The Treaty of Paris in 1783 theoretically put Wisconsin under U.S. control, although in reality the British were in command of the area. Four years later Wisconsin was included in the newly organized Northwest Territory and in 1800 was included in Indiana Territory. When Michigan Territory was created in 1805, Wisconsin remained in Indiana Territory. On 3 February 1809, Wisconsin, except for the Door County Peninsula, became part of Illinois Territory. Nine years later Illinois became a state, and Wisconsin was redefined as Michigan Territory. Wisconsin became a territory in 1836 and a state in 1848.

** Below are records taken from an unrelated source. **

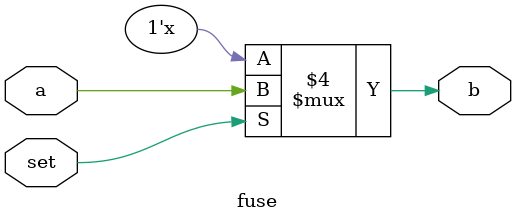
<source format=sv>
module fuse (
    input  logic a,
    input  logic set,
    output logic b
);

  // b->in, set->control, a->out
  // Mind high impedance state

  always_comb begin

    // If the control input of the fuse is set to logic-0, the output should be high-impedance.
    if(set == 'b0) begin
      b = 1'bz;
    //  If the control input is set to logic-1, the input is connected to the output.
    end else begin
      b = a;
    end
  end



endmodule

</source>
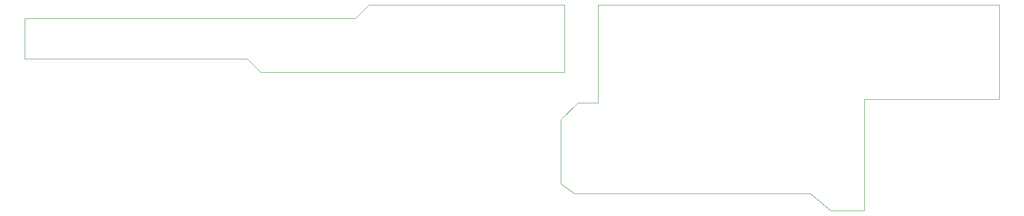
<source format=gbr>
G04 #@! TF.FileFunction,Profile,NP*
%FSLAX46Y46*%
G04 Gerber Fmt 4.6, Leading zero omitted, Abs format (unit mm)*
G04 Created by KiCad (PCBNEW 4.0.2-stable) date Wednesday, 10 August 2016 'pmt' 16:25:39*
%MOMM*%
G01*
G04 APERTURE LIST*
%ADD10C,0.100000*%
G04 APERTURE END LIST*
D10*
X139700000Y-62865000D02*
X139700000Y-50800000D01*
X142240000Y-64770000D02*
X139700000Y-62865000D01*
X186690000Y-64770000D02*
X142240000Y-64770000D01*
X190500000Y-67945000D02*
X186690000Y-64770000D01*
X196850000Y-67945000D02*
X190500000Y-67945000D01*
X196850000Y-46990000D02*
X196850000Y-67945000D01*
X222250000Y-46990000D02*
X196850000Y-46990000D01*
X222250000Y-29210000D02*
X222250000Y-46990000D01*
X146685000Y-29210000D02*
X222250000Y-29210000D01*
X146685000Y-47625000D02*
X146685000Y-29210000D01*
X142875000Y-47625000D02*
X146685000Y-47625000D01*
X139700000Y-50800000D02*
X142875000Y-47625000D01*
X83185000Y-41910000D02*
X140335000Y-41910000D01*
X80645000Y-39370000D02*
X83185000Y-41910000D01*
X140335000Y-29210000D02*
X140335000Y-30480000D01*
X103505000Y-29210000D02*
X140335000Y-29210000D01*
X100965000Y-31750000D02*
X103505000Y-29210000D01*
X38735000Y-31750000D02*
X100965000Y-31750000D01*
X38735000Y-39370000D02*
X38735000Y-31750000D01*
X80645000Y-39370000D02*
X38735000Y-39370000D01*
X140335000Y-30480000D02*
X140335000Y-41910000D01*
M02*

</source>
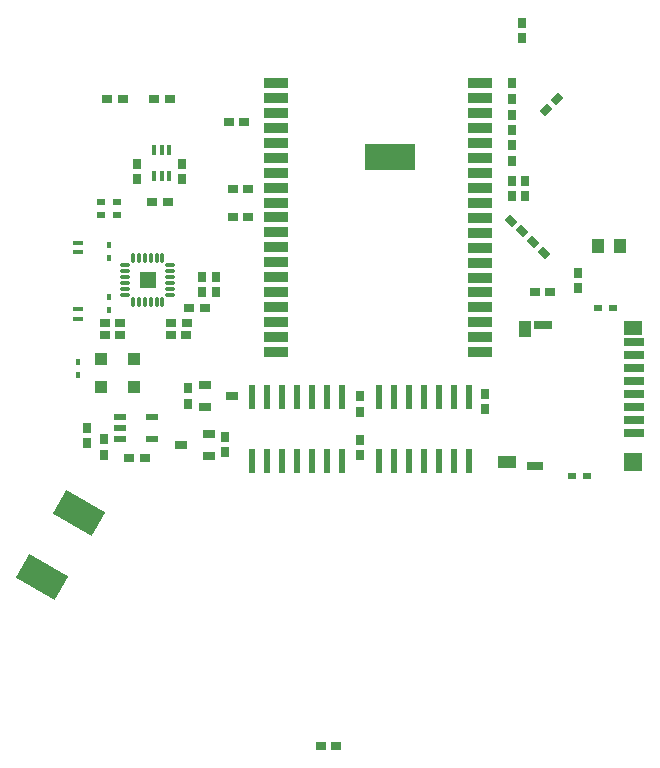
<source format=gbr>
G04 DipTrace 3.3.1.3*
G04 BottomPaste.gbr*
%MOIN*%
G04 #@! TF.FileFunction,Paste,Bot*
G04 #@! TF.Part,Single*
%AMOUTLINE0*
4,1,4,
-0.022272,0.002783,
-0.002783,0.022272,
0.022272,-0.002783,
0.002783,-0.022272,
-0.022272,0.002783,
0*%
%AMOUTLINE4*
4,1,4,
0.08742,0.001808,
0.042144,-0.076611,
-0.08742,-0.001808,
-0.042144,0.076611,
0.08742,0.001808,
0*%
%AMOUTLINE5*
4,1,4,
-0.017717,-0.01378,
-0.017717,0.01378,
0.017717,0.01378,
0.017717,-0.01378,
-0.017717,-0.01378,
0*%
%AMOUTLINE7*
4,1,4,
-0.002783,-0.022272,
-0.022272,-0.002783,
0.002783,0.022272,
0.022272,0.002783,
-0.002783,-0.022272,
0*%
%ADD21R,0.027559X0.035433*%
%ADD22R,0.035433X0.027559*%
%ADD33R,0.015748X0.035433*%
%ADD35R,0.041339X0.025591*%
%ADD41R,0.068898X0.027559*%
%ADD42R,0.059055X0.051181*%
%ADD43R,0.059055X0.059055*%
%ADD44R,0.061024X0.03937*%
%ADD45R,0.055118X0.031496*%
%ADD46R,0.059055X0.031496*%
%ADD47R,0.03937X0.057087*%
%ADD48R,0.07874X0.035433*%
%ADD50R,0.169291X0.090551*%
%ADD52O,0.033465X0.011811*%
%ADD53O,0.011811X0.033465*%
%ADD55R,0.057087X0.057087*%
%ADD56R,0.023622X0.07874*%
%ADD58R,0.043307X0.023622*%
%ADD111R,0.043307X0.051181*%
%ADD123R,0.037008X0.015748*%
%ADD125R,0.037008X0.003937*%
%ADD128R,0.03937X0.03937*%
%ADD130R,0.015748X0.023622*%
%ADD132R,0.027559X0.019685*%
%ADD137OUTLINE0*%
%ADD141OUTLINE4*%
%ADD142OUTLINE5*%
%ADD144OUTLINE7*%
%FSLAX26Y26*%
G04*
G70*
G90*
G75*
G01*
G04 BotPaste*
%LPD*%
D21*
X2081203Y2631203D3*
Y2682385D3*
X831205Y2362454D3*
Y2413635D3*
D137*
X2186320Y2116293D3*
X2150129Y2152484D3*
D21*
X1092421Y1985748D3*
Y2036929D3*
X1046533Y1986375D3*
Y2037556D3*
X1572592Y1639164D3*
Y1587983D3*
D22*
X944175Y1883858D3*
X995356D3*
X943327Y1841730D3*
X994508D3*
D21*
X1990948Y1646568D3*
Y1595387D3*
X718703Y1495475D3*
Y1444294D3*
D22*
X856203Y1432975D3*
X805022D3*
D141*
X637453Y1249954D3*
X513437Y1035152D3*
D130*
X737454Y2099953D3*
Y2143260D3*
Y1968703D3*
Y1925396D3*
X632080Y1752566D3*
Y1709259D3*
D128*
X820100Y1764923D3*
X709864D3*
X820100Y1671173D3*
X709864D3*
D125*
X635124Y1955406D3*
Y1975091D3*
Y1994776D3*
Y2014461D3*
Y2034146D3*
Y2053831D3*
Y2073516D3*
Y2093201D3*
D123*
Y2118792D3*
Y2150288D3*
Y1898319D3*
Y1929815D3*
D33*
X886430Y2458503D3*
X912021D3*
X937612D3*
Y2371888D3*
X912021D3*
X886430D3*
D35*
X1056203Y1601724D3*
Y1676528D3*
X1146755Y1639126D3*
X1068703Y1514224D3*
Y1439421D3*
X978152Y1476823D3*
D22*
X1137285Y2553198D3*
X1188466D3*
D21*
X2081643Y2526892D3*
Y2578074D3*
X2114203Y2832248D3*
Y2883429D3*
X2081202Y2306203D3*
Y2357385D3*
D22*
X932499Y2285282D3*
X881318D3*
D21*
X981203Y2362454D3*
Y2413635D3*
X2124954Y2306576D3*
Y2357757D3*
D137*
X2113101Y2188631D3*
X2076909Y2224823D3*
D22*
X773538Y1883996D3*
X722357D3*
D142*
X1004949Y1933323D3*
X1056130D3*
D22*
X773538Y1843064D3*
X722357D3*
D21*
X2081202Y2424362D3*
Y2475543D3*
D22*
X731203Y2631203D3*
X782385D3*
X887454D3*
X938635D3*
D144*
X2230507Y2630214D3*
X2194315Y2594022D3*
D21*
X1572543Y1442888D3*
Y1494070D3*
D22*
X1199953Y2331203D3*
X1148772D3*
D21*
X2299954Y1999953D3*
Y2051134D3*
D22*
X1199953Y2237454D3*
X1148772D3*
D21*
X999953Y1614224D3*
Y1665406D3*
X1124953Y1451726D3*
Y1502907D3*
X662453Y1532975D3*
Y1481794D3*
D22*
X2156203Y1987453D3*
X2207385D3*
X1441974Y474802D3*
X1493155D3*
D132*
X762453Y2243703D3*
X711272D3*
X762453Y2287453D3*
X711272D3*
X2417996Y1932121D3*
X2366815D3*
X2329777Y1373146D3*
X2278596D3*
D111*
X2365971Y2139921D3*
X2440774D3*
D41*
X2487454Y1818703D3*
Y1775357D3*
Y1732089D3*
X2487467Y1688756D3*
Y1645449D3*
Y1602155D3*
Y1558835D3*
X2487454Y1515554D3*
D42*
X2482730Y1865908D3*
D43*
Y1419058D3*
D44*
X2062074Y1421433D3*
D45*
X2157743Y1405304D3*
D46*
X2183360Y1875751D3*
D47*
X2124304Y1863192D3*
D48*
X1972017Y2684688D3*
X1972411Y2634688D3*
Y2584688D3*
Y2534688D3*
Y2484688D3*
Y2434688D3*
Y2384688D3*
Y2334688D3*
Y2284688D3*
Y2234688D3*
Y2184688D3*
Y2134688D3*
Y2084688D3*
Y2034688D3*
X1294377Y2035068D3*
Y2085068D3*
Y2135068D3*
Y2185067D3*
Y2235068D3*
Y1785068D3*
Y1835068D3*
Y1885068D3*
Y1935068D3*
Y1985068D3*
X1294379Y2284727D3*
Y2334727D3*
Y2384727D3*
Y2434727D3*
Y2484727D3*
Y2534727D3*
Y2584727D3*
Y2634727D3*
Y2684727D3*
D50*
X1672017Y2436577D3*
D48*
X1972407Y1985028D3*
Y1935028D3*
Y1885028D3*
Y1835028D3*
Y1785028D3*
D52*
X940695Y2076032D3*
Y2056346D3*
Y2036661D3*
Y2016976D3*
Y1997291D3*
Y1977606D3*
D53*
X915105Y1952016D3*
X895420D3*
X875735D3*
X856050D3*
X836365D3*
X816679D3*
D52*
X791089Y1977606D3*
Y1997291D3*
Y2016976D3*
Y2036661D3*
Y2056346D3*
Y2076032D3*
D53*
X816679Y2101622D3*
X836365D3*
X856050D3*
X875735D3*
X895420D3*
X915105D3*
D55*
X865892Y2026819D3*
D56*
X1512453Y1424953D3*
X1462453D3*
X1412453D3*
X1362453D3*
X1312453D3*
X1262453D3*
X1212453D3*
Y1637551D3*
X1262453D3*
X1312453D3*
X1362453D3*
X1412453D3*
X1462453D3*
X1512453D3*
X1937453Y1424953D3*
X1887453D3*
X1837453D3*
X1787453D3*
X1737453D3*
X1687453D3*
X1637453D3*
Y1637551D3*
X1687453D3*
X1737453D3*
X1787453D3*
X1837453D3*
X1887453D3*
X1937453D3*
D58*
X774953Y1495475D3*
Y1532877D3*
Y1570278D3*
X881252D3*
Y1495475D3*
M02*

</source>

Just two years after statehood, the population of Wisconsin had reached over 300,000. The ratio of American-born to foreign-born was two to one, with immigrants’ birthplaces being Canada, England, Switzerland, Germany, Ireland, Wales, the Netherlands, and Norway. Approximately one-fifth of the American-born were Wisconsin-born, and most were children. The migrants came from Ohio, Indiana, Illinois, Michigan, New England, New York, the Mid-Atlantic, and the South. New Yorkers numbered about 68,600 in Wisconsin in 1850 (see Smith in Background Sources of Wisconsin).
A few generalizations are important in researching immigrant or migrant Wisconsin ancestors. Most of them traveled directly from their home state or their port of debarkation. Some Germans and some Dutch stayed temporarily in the east for financial reasons, and the Irish often took years to work their way west from the east coast or Canada. Those from New York, Pennsylvania, and New England traditionally made the journey in stages, as indicated by birth records for their children who may be found from the Northeast through Ohio, Indiana, and Illinois.